Community Services Director Cherise Brandell said that parking is mainly a problem when the basketball league is playing. Transportation staff will take a look at the situation in about six weeks, after construction of the new gymnastics center finishes, which will free an additional 40 spaces, she said.
Some community members suggested unlocking the side doors of the gym to provide easier access to other lots. According to Ms. Brandell, the side doors are locked only when there's a single staffer on duty, as a safety precaution.
Transportation Commissioner Ray Mueller wondered whether congestion was necessarily all bad. "It underscores a great opportunity for cross-marketing. It would be great to see the library marketing itself to patrons of the gym," he said.
"A gym that is effectively drawing more families to the vicinity of the library, I believe is a fantastic opportunity, even if it does create congestion in the parking lot."
Some community grumbling pointed a finger at the planning process for the new Arrillaga Family Gymnasium, but Councilman Rich Cline called the project well thought out.
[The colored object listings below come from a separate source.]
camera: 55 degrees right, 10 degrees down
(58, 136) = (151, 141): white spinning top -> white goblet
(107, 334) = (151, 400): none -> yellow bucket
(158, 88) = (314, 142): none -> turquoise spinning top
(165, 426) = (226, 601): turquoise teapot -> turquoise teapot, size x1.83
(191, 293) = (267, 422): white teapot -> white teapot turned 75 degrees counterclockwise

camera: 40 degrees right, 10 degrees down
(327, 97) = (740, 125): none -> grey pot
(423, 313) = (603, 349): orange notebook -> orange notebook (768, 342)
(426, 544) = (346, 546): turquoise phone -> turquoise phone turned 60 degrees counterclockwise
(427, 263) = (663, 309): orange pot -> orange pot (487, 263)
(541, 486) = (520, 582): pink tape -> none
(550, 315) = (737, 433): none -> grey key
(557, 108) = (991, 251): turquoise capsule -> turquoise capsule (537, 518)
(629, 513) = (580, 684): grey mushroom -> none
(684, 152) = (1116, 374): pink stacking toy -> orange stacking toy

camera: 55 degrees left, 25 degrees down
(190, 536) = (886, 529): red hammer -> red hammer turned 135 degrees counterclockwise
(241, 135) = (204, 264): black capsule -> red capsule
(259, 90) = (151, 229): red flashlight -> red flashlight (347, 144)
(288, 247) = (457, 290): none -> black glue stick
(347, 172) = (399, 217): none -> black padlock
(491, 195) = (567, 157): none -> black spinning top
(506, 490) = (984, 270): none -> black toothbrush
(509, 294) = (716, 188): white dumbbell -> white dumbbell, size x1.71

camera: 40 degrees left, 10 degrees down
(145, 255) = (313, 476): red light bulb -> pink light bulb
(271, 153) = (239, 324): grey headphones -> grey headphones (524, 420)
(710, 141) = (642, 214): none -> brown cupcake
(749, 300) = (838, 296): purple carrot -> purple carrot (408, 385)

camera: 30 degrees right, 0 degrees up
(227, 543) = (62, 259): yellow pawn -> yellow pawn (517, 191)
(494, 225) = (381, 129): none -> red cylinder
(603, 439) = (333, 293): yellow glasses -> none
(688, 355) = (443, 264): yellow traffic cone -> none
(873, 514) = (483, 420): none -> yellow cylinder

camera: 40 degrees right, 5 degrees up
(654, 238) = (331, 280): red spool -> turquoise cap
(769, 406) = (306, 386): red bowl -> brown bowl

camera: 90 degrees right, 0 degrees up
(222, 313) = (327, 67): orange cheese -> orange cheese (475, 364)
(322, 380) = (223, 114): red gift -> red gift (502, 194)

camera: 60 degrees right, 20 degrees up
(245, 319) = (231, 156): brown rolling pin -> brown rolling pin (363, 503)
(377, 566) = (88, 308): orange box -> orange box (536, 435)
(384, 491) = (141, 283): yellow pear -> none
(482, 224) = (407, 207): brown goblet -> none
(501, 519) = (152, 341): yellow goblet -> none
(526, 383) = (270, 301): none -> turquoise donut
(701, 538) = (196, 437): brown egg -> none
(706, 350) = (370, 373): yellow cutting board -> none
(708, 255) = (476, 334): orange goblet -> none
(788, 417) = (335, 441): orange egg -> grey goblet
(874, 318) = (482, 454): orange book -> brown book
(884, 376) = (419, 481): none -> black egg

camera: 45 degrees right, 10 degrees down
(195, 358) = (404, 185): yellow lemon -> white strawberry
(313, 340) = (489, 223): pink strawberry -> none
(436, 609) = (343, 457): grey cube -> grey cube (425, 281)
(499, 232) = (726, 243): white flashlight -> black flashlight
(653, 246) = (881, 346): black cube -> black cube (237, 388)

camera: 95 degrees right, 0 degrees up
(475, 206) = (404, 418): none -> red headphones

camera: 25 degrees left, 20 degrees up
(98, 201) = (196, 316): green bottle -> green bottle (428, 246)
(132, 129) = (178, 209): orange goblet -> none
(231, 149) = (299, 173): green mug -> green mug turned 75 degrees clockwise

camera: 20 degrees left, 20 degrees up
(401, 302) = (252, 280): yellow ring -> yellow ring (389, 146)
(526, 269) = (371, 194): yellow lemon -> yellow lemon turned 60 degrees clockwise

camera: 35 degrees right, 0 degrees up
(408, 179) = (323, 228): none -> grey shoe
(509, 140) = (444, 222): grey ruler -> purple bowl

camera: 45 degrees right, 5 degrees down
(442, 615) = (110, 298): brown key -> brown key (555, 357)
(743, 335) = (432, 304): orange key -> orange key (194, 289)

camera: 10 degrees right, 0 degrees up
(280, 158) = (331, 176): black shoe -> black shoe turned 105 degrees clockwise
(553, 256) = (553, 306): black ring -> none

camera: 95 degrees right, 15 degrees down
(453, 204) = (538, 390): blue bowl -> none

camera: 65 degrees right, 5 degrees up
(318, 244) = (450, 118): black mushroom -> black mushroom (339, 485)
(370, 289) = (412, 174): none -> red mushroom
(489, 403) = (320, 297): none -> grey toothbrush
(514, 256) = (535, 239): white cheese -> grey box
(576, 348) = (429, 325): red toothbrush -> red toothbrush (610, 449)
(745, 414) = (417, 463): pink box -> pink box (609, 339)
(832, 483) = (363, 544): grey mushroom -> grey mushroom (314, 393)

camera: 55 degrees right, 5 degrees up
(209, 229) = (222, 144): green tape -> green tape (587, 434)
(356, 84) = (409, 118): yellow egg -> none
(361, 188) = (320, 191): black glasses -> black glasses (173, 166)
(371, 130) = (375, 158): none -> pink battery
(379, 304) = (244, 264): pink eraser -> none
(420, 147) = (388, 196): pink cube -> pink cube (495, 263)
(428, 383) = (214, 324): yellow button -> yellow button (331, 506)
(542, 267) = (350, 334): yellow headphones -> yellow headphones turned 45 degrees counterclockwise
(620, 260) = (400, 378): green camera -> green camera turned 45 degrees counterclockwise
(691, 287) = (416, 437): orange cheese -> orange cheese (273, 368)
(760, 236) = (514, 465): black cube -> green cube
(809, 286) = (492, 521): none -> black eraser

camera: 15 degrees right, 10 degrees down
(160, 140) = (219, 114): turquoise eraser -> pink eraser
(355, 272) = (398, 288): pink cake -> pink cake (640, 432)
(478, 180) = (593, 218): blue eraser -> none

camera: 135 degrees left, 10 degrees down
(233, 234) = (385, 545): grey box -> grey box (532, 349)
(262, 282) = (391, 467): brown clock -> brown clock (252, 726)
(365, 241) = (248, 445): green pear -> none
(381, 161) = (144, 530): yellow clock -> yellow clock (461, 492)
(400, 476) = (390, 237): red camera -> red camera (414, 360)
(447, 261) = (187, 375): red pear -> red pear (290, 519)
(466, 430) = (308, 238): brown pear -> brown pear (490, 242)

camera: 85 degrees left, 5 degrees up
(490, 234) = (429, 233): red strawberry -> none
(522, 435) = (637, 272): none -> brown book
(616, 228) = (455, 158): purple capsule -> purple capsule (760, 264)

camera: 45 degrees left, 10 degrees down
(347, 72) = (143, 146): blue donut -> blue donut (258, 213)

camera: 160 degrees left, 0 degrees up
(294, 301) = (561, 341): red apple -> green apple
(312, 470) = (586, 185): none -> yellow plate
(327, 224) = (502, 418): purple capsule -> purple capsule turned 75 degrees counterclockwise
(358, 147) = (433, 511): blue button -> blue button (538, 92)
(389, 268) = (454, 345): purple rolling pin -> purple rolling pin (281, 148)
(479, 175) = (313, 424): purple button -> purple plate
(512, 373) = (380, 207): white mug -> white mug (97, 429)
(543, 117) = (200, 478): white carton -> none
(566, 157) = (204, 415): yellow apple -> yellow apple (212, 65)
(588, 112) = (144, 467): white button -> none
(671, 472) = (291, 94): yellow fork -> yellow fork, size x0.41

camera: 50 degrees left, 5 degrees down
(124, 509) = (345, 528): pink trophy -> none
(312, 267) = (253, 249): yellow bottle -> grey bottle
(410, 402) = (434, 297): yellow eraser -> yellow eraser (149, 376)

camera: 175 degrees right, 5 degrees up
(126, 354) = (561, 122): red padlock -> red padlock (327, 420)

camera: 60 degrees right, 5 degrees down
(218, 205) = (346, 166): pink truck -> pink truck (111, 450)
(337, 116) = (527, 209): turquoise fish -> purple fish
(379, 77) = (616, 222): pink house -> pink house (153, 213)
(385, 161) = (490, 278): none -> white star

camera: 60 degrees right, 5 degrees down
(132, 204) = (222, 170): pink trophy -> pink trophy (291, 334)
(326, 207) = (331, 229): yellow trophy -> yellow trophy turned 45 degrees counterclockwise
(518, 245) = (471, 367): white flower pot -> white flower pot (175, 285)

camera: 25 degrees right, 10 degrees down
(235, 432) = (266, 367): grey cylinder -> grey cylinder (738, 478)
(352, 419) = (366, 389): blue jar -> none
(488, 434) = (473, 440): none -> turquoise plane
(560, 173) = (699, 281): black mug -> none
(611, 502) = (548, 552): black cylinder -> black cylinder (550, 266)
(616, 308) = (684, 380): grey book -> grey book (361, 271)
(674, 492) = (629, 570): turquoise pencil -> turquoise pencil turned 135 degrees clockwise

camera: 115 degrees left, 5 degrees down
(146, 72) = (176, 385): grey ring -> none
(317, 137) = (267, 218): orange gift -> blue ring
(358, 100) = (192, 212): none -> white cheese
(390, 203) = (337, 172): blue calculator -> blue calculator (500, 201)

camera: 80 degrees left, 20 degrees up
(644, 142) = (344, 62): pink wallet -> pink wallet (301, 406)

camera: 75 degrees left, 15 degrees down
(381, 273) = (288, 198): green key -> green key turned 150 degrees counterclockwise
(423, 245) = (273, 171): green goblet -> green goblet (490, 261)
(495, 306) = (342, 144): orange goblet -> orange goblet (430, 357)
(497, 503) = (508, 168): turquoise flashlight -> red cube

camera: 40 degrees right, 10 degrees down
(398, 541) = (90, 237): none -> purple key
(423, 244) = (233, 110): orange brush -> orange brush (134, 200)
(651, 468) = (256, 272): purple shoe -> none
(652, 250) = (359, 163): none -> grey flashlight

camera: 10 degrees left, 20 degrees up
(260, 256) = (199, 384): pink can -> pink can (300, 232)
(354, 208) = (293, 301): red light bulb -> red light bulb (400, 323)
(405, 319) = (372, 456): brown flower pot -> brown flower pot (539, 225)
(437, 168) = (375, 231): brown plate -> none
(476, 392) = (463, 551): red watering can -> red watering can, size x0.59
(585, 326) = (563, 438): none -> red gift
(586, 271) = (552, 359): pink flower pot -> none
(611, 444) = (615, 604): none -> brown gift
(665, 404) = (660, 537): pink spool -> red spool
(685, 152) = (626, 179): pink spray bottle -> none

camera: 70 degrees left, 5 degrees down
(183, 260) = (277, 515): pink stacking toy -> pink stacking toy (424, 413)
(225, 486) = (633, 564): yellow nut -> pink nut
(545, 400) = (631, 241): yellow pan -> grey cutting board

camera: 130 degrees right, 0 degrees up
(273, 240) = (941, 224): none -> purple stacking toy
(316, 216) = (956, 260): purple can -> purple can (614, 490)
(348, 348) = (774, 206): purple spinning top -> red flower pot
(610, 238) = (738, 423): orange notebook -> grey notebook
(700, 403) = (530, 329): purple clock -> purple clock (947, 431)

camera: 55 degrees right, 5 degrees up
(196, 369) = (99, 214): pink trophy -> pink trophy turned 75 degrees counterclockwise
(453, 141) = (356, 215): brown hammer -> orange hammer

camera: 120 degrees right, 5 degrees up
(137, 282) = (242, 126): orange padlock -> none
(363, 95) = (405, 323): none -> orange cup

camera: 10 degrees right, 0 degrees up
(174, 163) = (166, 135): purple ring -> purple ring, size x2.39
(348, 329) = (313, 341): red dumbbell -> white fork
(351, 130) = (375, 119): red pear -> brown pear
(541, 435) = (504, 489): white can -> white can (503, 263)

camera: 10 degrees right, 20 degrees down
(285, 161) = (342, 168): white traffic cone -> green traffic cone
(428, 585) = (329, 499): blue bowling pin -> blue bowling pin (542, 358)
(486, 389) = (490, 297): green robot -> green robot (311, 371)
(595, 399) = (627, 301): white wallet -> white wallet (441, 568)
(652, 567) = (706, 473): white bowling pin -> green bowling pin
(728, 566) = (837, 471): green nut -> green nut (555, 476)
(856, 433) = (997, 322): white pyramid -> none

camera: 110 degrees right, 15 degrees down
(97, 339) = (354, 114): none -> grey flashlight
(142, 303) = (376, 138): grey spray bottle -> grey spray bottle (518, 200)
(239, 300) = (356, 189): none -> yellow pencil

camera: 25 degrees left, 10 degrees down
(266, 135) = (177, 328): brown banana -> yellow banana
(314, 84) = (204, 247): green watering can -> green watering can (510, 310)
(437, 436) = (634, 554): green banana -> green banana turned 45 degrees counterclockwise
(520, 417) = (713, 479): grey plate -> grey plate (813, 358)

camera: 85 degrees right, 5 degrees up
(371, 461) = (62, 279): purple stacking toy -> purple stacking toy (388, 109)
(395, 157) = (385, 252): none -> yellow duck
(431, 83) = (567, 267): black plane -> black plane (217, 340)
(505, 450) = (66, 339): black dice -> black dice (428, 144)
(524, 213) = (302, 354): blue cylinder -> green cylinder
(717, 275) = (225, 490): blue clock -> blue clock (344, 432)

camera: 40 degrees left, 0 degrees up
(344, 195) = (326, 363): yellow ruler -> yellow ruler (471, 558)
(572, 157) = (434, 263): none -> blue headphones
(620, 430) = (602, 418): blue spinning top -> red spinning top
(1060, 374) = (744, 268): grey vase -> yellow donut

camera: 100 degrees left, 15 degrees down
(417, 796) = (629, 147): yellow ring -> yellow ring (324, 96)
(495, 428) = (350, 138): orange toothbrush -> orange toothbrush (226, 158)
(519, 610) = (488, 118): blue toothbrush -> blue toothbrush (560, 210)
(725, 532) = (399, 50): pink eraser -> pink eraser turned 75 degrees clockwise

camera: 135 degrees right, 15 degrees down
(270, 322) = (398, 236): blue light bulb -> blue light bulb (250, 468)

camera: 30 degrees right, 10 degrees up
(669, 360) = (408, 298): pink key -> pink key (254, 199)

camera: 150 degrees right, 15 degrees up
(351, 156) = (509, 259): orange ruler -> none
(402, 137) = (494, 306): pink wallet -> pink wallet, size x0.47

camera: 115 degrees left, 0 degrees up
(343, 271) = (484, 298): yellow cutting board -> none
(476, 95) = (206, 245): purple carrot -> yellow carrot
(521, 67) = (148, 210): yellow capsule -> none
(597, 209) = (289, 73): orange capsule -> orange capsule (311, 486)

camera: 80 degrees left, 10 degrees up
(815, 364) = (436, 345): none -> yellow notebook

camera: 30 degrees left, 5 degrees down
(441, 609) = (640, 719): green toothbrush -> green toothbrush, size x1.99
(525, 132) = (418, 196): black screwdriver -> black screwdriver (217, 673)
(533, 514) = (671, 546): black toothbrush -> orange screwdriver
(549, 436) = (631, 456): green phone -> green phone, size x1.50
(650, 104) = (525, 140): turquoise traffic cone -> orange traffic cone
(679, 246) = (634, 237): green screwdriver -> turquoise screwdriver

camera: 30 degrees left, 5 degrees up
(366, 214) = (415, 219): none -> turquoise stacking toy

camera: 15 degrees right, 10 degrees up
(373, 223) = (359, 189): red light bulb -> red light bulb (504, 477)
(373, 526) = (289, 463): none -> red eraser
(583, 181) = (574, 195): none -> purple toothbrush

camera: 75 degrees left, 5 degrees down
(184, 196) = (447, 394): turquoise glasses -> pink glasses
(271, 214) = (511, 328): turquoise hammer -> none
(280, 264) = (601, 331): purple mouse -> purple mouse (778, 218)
"We had this discussion in detail when the Friends of the Library and the commission cautioned against a full parking lot. I remember staff committing to check-ins and to being open to modifications if needed," he said, recalling that everyone knew the parking situation would need review.
Once the city assesses the situation, Mr. Cline commented, it may be time to sit down and consider potential changes. "It is great to have folks take time to show where the city may need to make improvements."
The Library Commission suggested several fixes, including better coordination of program schedules between both facilities, improved signs and directions for sports league participants, and more traffic mitigation by the transportation department. It also asked for increased parking enforcement.